* _QUOTED PASSAGE_:
= = = = =
By Phantom On July 15th, 2020

Apple wins. Apple has won a lot since Jobs returned in 1996.

Europe’s second-highest court ruled on Wednesday that the Republic did not give Apple illegal state aid, overturning a European Commission decision four years’ ago that the iPhone maker owed Revenue €13.1 billion in back taxes.

The General Court in Luxembourg ruled that the commission “did not succeed in showing to the requisite legal standard” that Apple received tax advantages from the Republic.

The ruling may still be appealed by the commission before the Court of Justice of the European Union, the EU’s highest court. It could take up to a further three years before there is a final outcome on the case, stemming from the world’s biggest-ever anti-trust decision.

( Irish Times )

The EU case never made sense to me. Apple employs 6000 persons in Ireland and it pays tax to the Irish government. The relationship is beneficial to both sides.
= = = = =
* _SOURCE MATERIAL_:
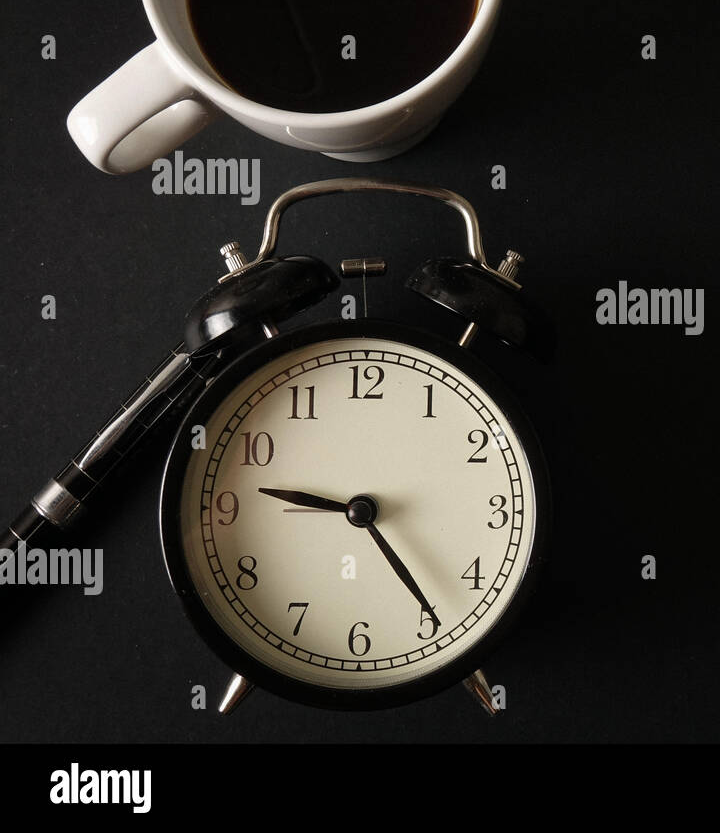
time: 9:24
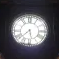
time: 5:38
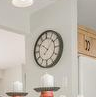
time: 10:07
= = = = =
* _REQUIRED TASK_: Carry on the blog post about the EU court's Apple tax ruling, starting right after its final sentence. The lines after the post were taken from a different source.

* _ANSWER_:
Ireland’s corporate tax rate is lower than that of Germany or France, but that doesn’t mean that Ireland is subsidizing anybody.

International corporate taxation is a hugely complicated mess, esp with massive and international companies like Apple. If the EU wants to sort that out, let it, but not via fake lawsuits like this.

I cannot imagine what a good solution would be, the issue is that complex.

65 Responses to “Apple and Ireland Win Tax Case”

  1. A needed win for Ireland.

  2. Apple seemingly never loses.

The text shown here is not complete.